Property | Description | Default |
---|---|---|
druid.sql.enable |
Whether to enable SQL at all, including background metadata fetching. If false, this overrides all other SQL-related properties and disables SQL metadata, serving, and planning completely. | true |
druid.sql.avatica.enable |
Whether to enable JDBC querying at /druid/v2/sql/avatica/ . |
true |
druid.sql.avatica.maxConnections |
Maximum number of open connections for the Avatica server. These are not HTTP connections, but are logical client connections that may span multiple HTTP connections. | 25 |
druid.sql.avatica.maxRowsPerFrame |
Maximum number of rows to return in a single JDBC frame. Setting this property to -1 indicates that no row limit should be applied. Clients can optionally specify a row limit in their requests; if a client specifies a row limit, the lesser value of the client-provided limit and maxRowsPerFrame will be used. |
5,000 |
druid.sql.avatica.maxStatementsPerConnection |
Maximum number of simultaneous open statements per Avatica client connection. | 4 |
druid.sql.avatica.connectionIdleTimeout |
Avatica client connection idle timeout. | PT5M |
druid.sql.http.enable |
Whether to enable JSON over HTTP querying at /druid/v2/sql/ . |
true |
druid.sql.planner.maxQueryCount |
Maximum number of queries to issue, including nested queries. Set to 1 to disable sub-queries, or set to 0 for unlimited. | 8 |
druid.sql.planner.maxSemiJoinRowsInMemory |
Maximum number of rows to keep in memory for executing two-stage semi-join queries like SELECT * FROM Employee WHERE DeptName IN (SELECT DeptName FROM Dept) . |
100000 |
druid.sql.planner.maxTopNLimit |
Maximum threshold for a TopN query. Higher limits will be planned as GroupBy queries instead. | 100000 |
druid.sql.planner.metadataRefreshPeriod |
Throttle for metadata refreshes. | PT1M |
druid.sql.planner.useApproximateCountDistinct |
Whether to use an approximate cardinality algorithm for COUNT(DISTINCT foo) . |
true |
druid.sql.planner.useApproximateTopN |
Whether to use approximate TopN queries when a SQL query could be expressed as such. If false, exact GroupBy queries will be used instead. | true |
druid.sql.planner.requireTimeCondition |
Whether to require SQL to have filter conditions on __time column so that all generated native queries will have user specified intervals. If true, all queries without filter condition on __time column will fail | false |
druid.sql.planner.sqlTimeZone |
Sets the default time zone for the server, which will affect how time functions and timestamp literals behave. Should be a time zone name like "America/Los_Angeles" or offset like "-08:00". | UTC |
druid.sql.planner.metadataSegmentCacheEnable |
Whether to keep a cache of published segments in broker. If true, broker polls coordinator in background to get segments from metadata store and maintains a local cache. If false, coordinator's REST API will be invoked when broker needs published segments info. | false |
druid.sql.planner.metadataSegmentPollPeriod |
How often to poll coordinator for published segments list if druid.sql.planner.metadataSegmentCacheEnable is set to true. Poll period is in milliseconds. |
60000 |
SQL Metrics
Broker will emit the following metrics for SQL.
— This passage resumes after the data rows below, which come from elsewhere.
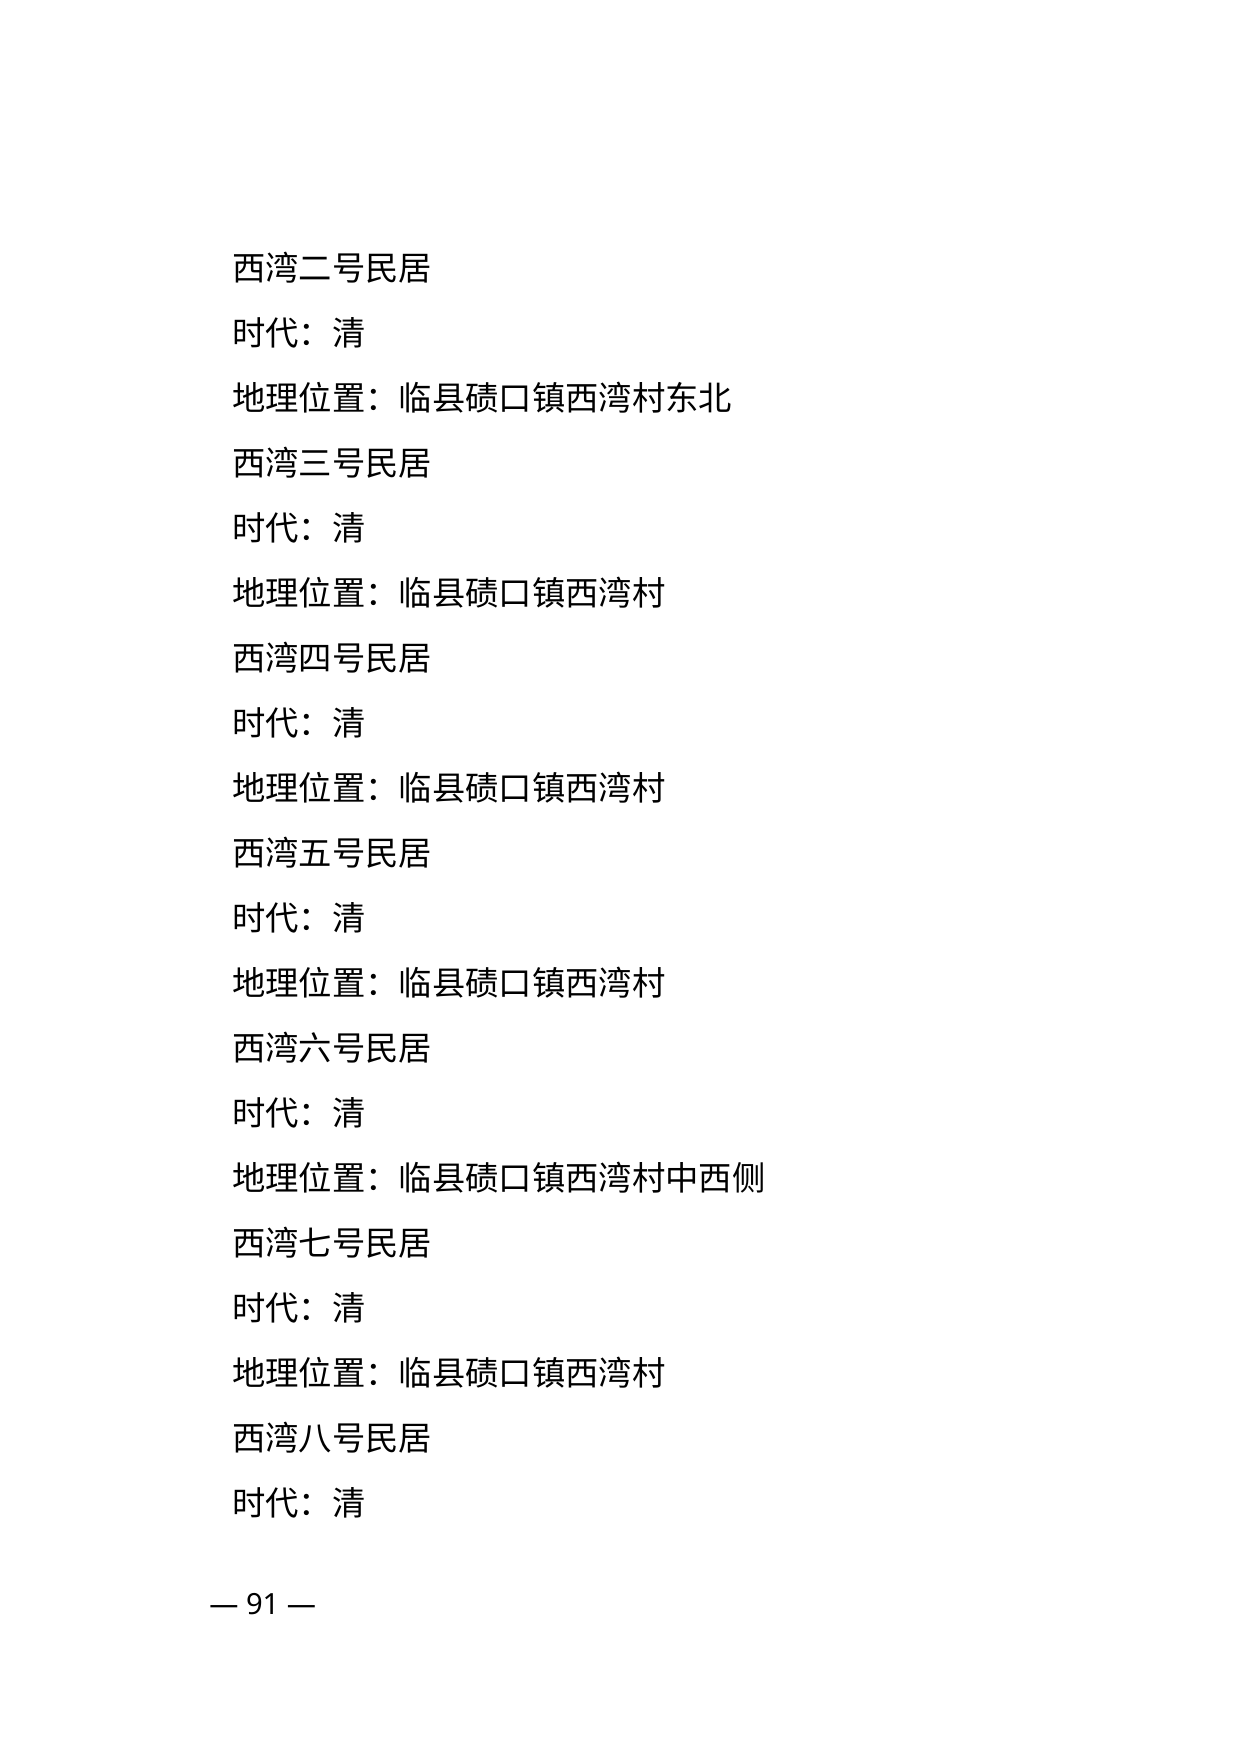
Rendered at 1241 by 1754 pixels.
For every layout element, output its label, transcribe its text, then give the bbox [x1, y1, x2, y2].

text 时代：清 [165, 298, 1087, 363]
text 地理位置：临县碛口镇西湾村 [165, 558, 1087, 623]
text 西湾二号民居 [165, 233, 1087, 298]
text 西湾五号民居 [165, 818, 1087, 883]
text 西湾三号民居 [165, 428, 1087, 493]
text 时代：清 [165, 1078, 1087, 1143]
text 西湾七号民居 [165, 1208, 1087, 1273]
text 时代：清 [165, 1468, 1087, 1533]
text 西湾六号民居 [165, 1013, 1087, 1078]
text 时代：清 [165, 1273, 1087, 1338]
text 地理位置：临县碛口镇西湾村 [165, 948, 1087, 1013]
text 地理位置：临县碛口镇西湾村 [165, 1338, 1087, 1403]
text 地理位置：临县碛口镇西湾村中西侧 [165, 1143, 1087, 1208]
text 地理位置：临县碛口镇西湾村东北 [165, 363, 1087, 428]
text 时代：清 [165, 493, 1087, 558]
text 时代：清 [165, 688, 1087, 753]
text 时代：清 [165, 883, 1087, 948]
text 西湾八号民居 [165, 1403, 1087, 1468]
text 西湾四号民居 [165, 623, 1087, 688]
text 地理位置：临县碛口镇西湾村 [165, 753, 1087, 818]
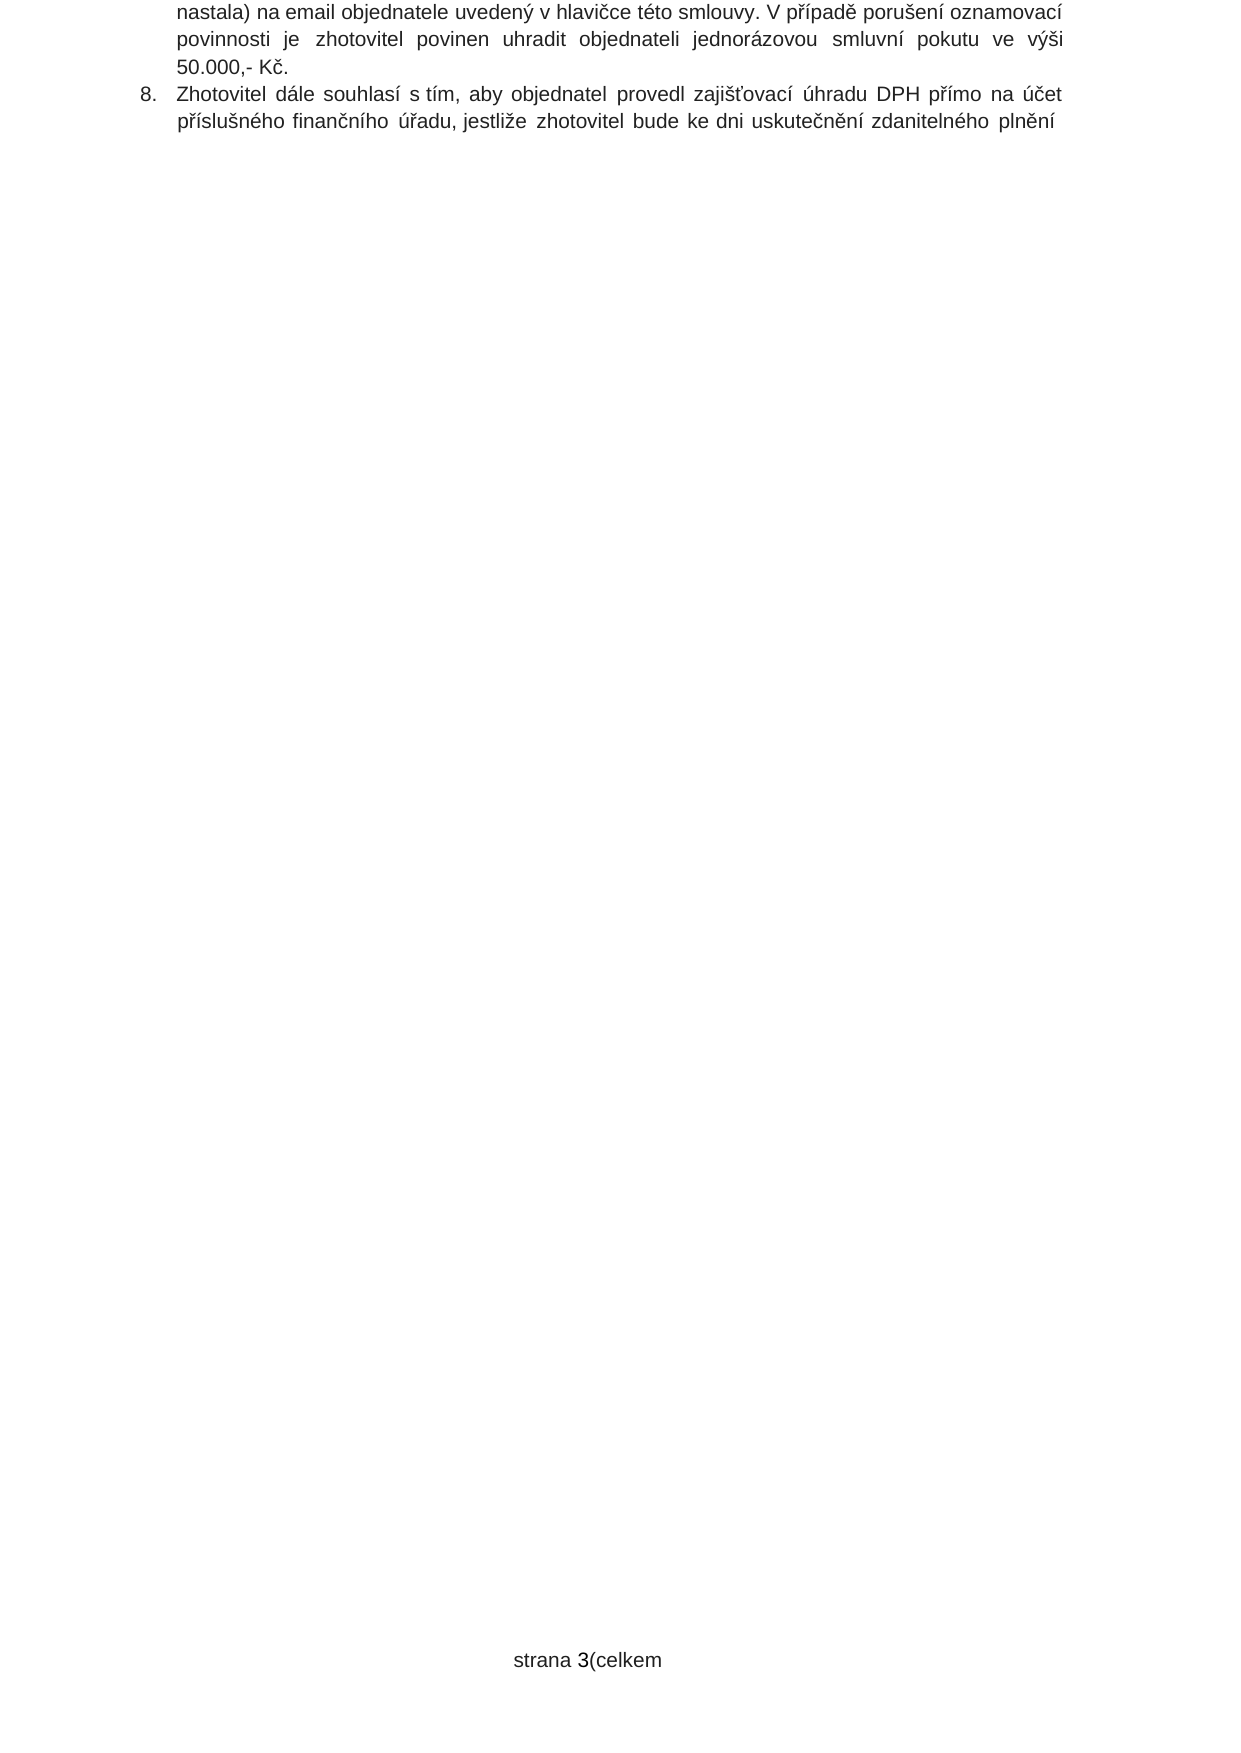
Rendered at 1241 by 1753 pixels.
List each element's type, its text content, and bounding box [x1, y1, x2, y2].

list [140, 0, 1063, 78]
list Zhotovitel dále souhlasí s tím, aby objednatel provedl zajišťovací úhradu DPH přímo na účet příslušného finančního úřadu, jestliže zhotovitel bude ke dni uskutečnění zdanitelného plnění [140, 82, 1063, 133]
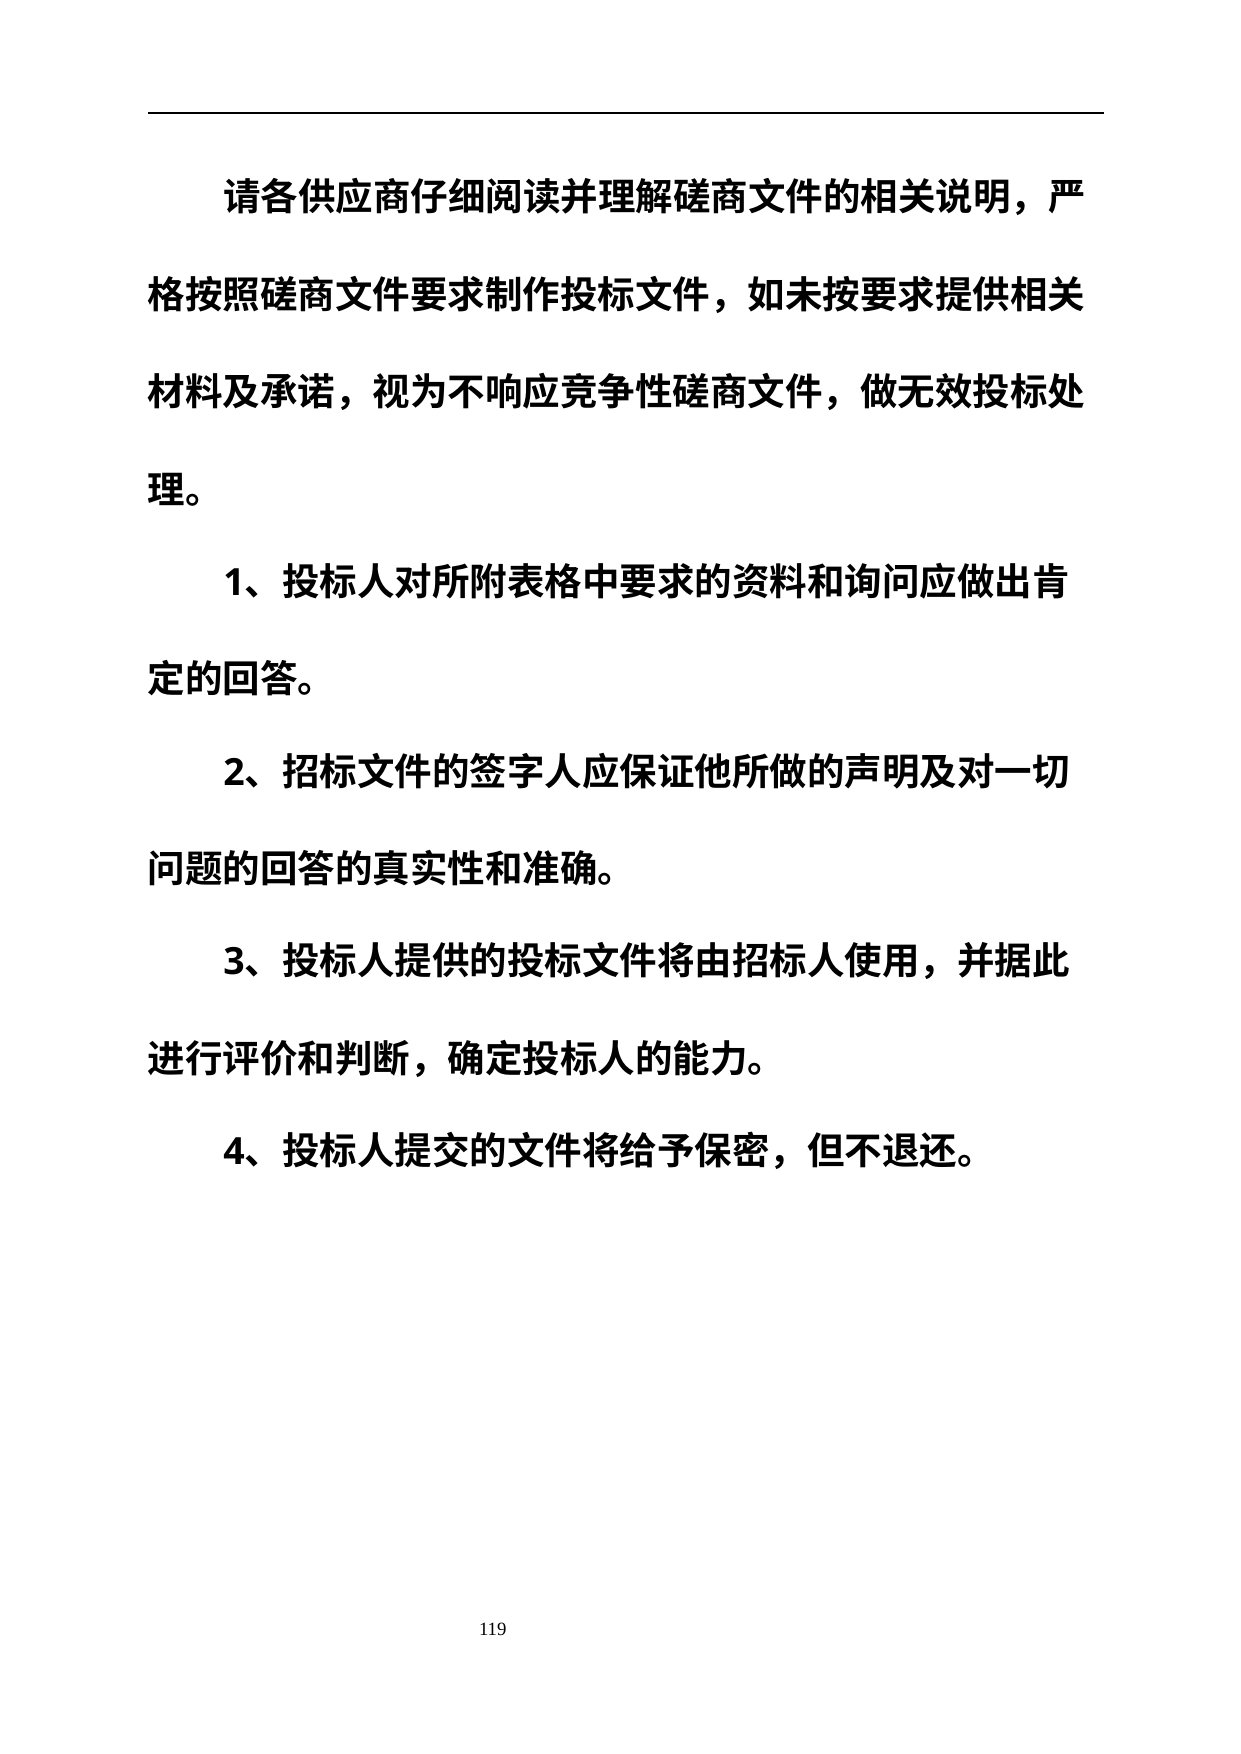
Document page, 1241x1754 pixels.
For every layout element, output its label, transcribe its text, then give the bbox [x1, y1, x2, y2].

text 请各供应商仔细阅读并理解磋商文件的相关说明，严格按照磋商文件要求制作投标文件，如未按要求提供相关材料及承诺，视为不响应竞争性磋商文件，做无效投标处理。 [148, 162, 1104, 519]
text 4、投标人提交的文件将给予保密，但不退还。 [148, 1115, 1104, 1180]
text 1、投标人对所附表格中要求的资料和询问应做出肯定的回答。 [148, 547, 1104, 709]
text 3、投标人提供的投标文件将由招标人使用，并据此进行评价和判断，确定投标人的能力。 [148, 926, 1104, 1088]
text 2、招标文件的签字人应保证他所做的声明及对一切问题的回答的真实性和准确。 [148, 736, 1104, 899]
Metric | Description | Dimensions | Normal Value |
---|---|---|---|
sqlQuery/time |
Milliseconds taken to complete a SQL. | id, nativeQueryIds, dataSource, remoteAddress, success. | < 1s |
sqlQuery/bytes |
number of bytes returned in SQL response. | id, nativeQueryIds, dataSource, remoteAddress, success. |
Authorization Permissions
Please see Defining SQL permissions for information on what permissions are needed for making SQL queries in a secured cluster.